Search code examples
scalafileapache-sparkdistributed-computingapache-spark-mllib

Create a mapped RDD and save it in text


I runned a K-means example and I have an RDD with my data named parsedData and my model named clusters. I want to create a mapped Rdd with datapoint and prediction cluster from the model. So I tried

val predictions = parsedData.map( point => 
{
val pointPred = clusters.predict(point) 
Array(point,pointPred)
})

when I try

 predictions.first()

I take

Array[Any] = Array([0.8898668778942382,0.89533945283595], 0)

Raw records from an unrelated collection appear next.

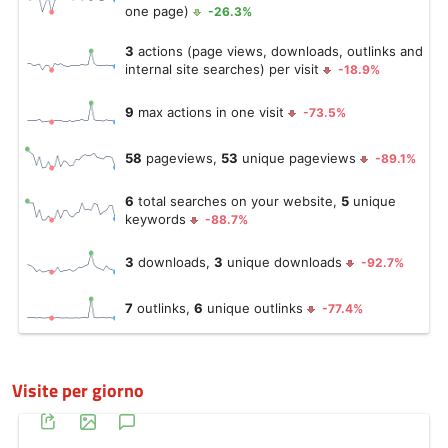
Visite per giorno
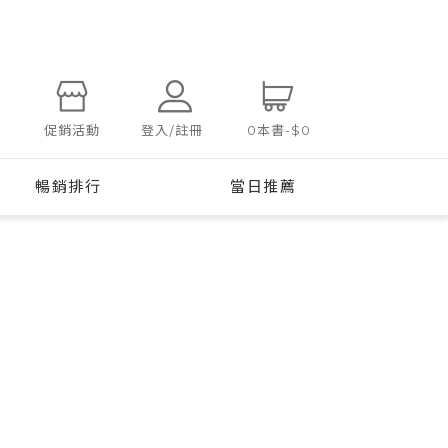
登入/註冊
促銷活動
0
本書
-
$0
暢銷排行
當日推薦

which is the result I want. So then I tried

predictions.saveAsTextFile ("/../ClusterResults");

to save The Arrays from each datapoint in a local file but the file created was

[Ljava.lang.Object;@3b43c55c

[Ljava.lang.Object;@5e523969

[Ljava.lang.Object;@68374cdf ....

had the objects and not the data. I also tried to print from the RDD like

predictions.take(10).map(println)

and took the objects as a result again. How can I take the data and not the objects and save them to a local file?


Solution

  • The problem lies in the way you map your data. Try using a Tuple, instead of an Array.

    Example:

    val predictions = parsedData.map( point => {
      (point, clusters.predict(point))
    })